Background: Women have had a higher early mortality rate than men after acute myocardial infarction (AMI) in the prethrombolytic and thrombolytic eras. Primary percutaneous coronary intervention (PCI) has been shown to significantly improve survival of patients with AMI, and to be superior to thrombolytic therapy in terms of immediate restoration of normal flow in the infarct-related artery and reduction of recurrent ischemic events. However, the effect of primary PCI on early outcomes of women vs men remains unknown. Therefore, we examined whether there was any difference in term of 30-day mortality between women and men after primary PCI.

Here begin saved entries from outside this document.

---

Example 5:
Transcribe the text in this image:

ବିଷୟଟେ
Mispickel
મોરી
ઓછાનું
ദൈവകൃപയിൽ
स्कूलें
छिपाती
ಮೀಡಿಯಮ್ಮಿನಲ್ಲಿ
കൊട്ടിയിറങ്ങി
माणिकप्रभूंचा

Methods and results: Between May 1993 and April 2002, primary PCI was performed in 1,032 consecutive patients (15.3% women and 84.7% men) with AMI. The overall successful reperfusion (final Thrombolysis in Myocardial Infarction grade 3 flow) and 30-day morality rates were 84.0% and 8.5%, respectively. The rate of successful reperfusion did not differ between women and men (84.8% vs 83.9%, p = 0.77). However, mortality at 30 days was significantly higher in women than in men (14.6% vs 7.4%, p = 0.003). In comparison with men, women were older; had significantly higher incidences of hypertension, diabetes mellitus, complete atrioventricular block, and right ventricular infarction; and had longer times of reperfusion (all p values < 0.05). During hospitalization, advanced congestive heart failure (New York Heart Association class 3 or greater), free wall rupture, and major bleeding complications were more likely to occur in women than in men (all p values < 0.05). Compared with men, the unadjusted odds ratio for 30-day death among women was 2.12 (95% confidence interval [CI], 1.27 to 3.53). After adjusting for age, the odds ratio was substantially reduced to 1.66 (95% CI, 0.98 to 2.79). Further adjustment for age and other variables further reduced the odds ratio to 1.06 (95% CI, 0.53 to 2.14).
Conclusions: A gender gap of 30-day mortality existed between women and men with AMI that could not be altered by primary PCI. However, this gap was only an apparent one, and was not truly related to gender alone. In comparison with men, women were older, had significantly higher incidences of comorbidities and major untoward clinical events, and had longer times of reperfusion, which could help explain why the 30-day mortality rate was higher in women than in men.